In discriminative approach, the model learns $P(y|x)$ directly (the mapping from input to class) without modeling the underlying data distribution. In generative approach, the model learns the likelihood $P(x|y)$ (the data distribution per class) and the prior $P(y)$, then combines them using Bayes' rule to compute the posterior $P(y|x)$ for classification.

# Naive bayes
Naive bayes is an algorithm that can be used for classification tasks based on the Bayes' theorem. It is used on a variety of datasets, including text data, image data, and numerical data

The naive bayes algorithm works by calculating the conditional probability of each class given the input features as conditions. The class with the highest probability is then predicted as the output



# ML version
$$P(y_k|X) = \frac{P(X|y_k)P(y)}{P(X)} = \frac{P(x_1|y-k)\cdot P(x_2|y_k)\cdots \dot P(x_n|y_k)\cdot P(y_k)}{P(X)} = \frac{P(y_k)\cdot \Pi^{n}_{i=1}P(x_i|y_k)}{P(X)}$$

where

$$P(y_k) = \frac{\sum^{m}_{i=1}(y_i=y_k)}{m}$$

$$P(x_i = a_j|y_k) = \frac{\sum^{m}_{i=1}(x_i=a_j \text{&} y_i=y_k)}{\sum^{m}_{i=1}(y_i=y_k)}$$


$P(y_k|X)$: the probability of the $k$th class, $y_k$, given the input features, $X$, which contains $n$ features ($x_1, x_2, \cdots, x_n$)

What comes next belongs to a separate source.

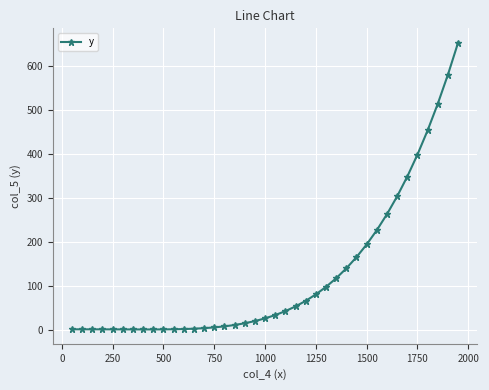

What is the value of the 34th point from the left?

349.1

$P(y_k)$: the probability of the $k$th class (Prior probability), which equals the frequency of the $k$th class appears in all training examples, $m$

$P(x_i|y_k)$: the probaility of feature, $x_i$ given $y_k$ as the condition (conditioinal proability), which equals the number of cases when $x_i$ equals to $a_j$ and $y_i$ equals to $y_k$ divided by the number of cases when $y_i$ equals to $y_k$

To make predictions, we select the class with the highest probability, $P(y_k|X)$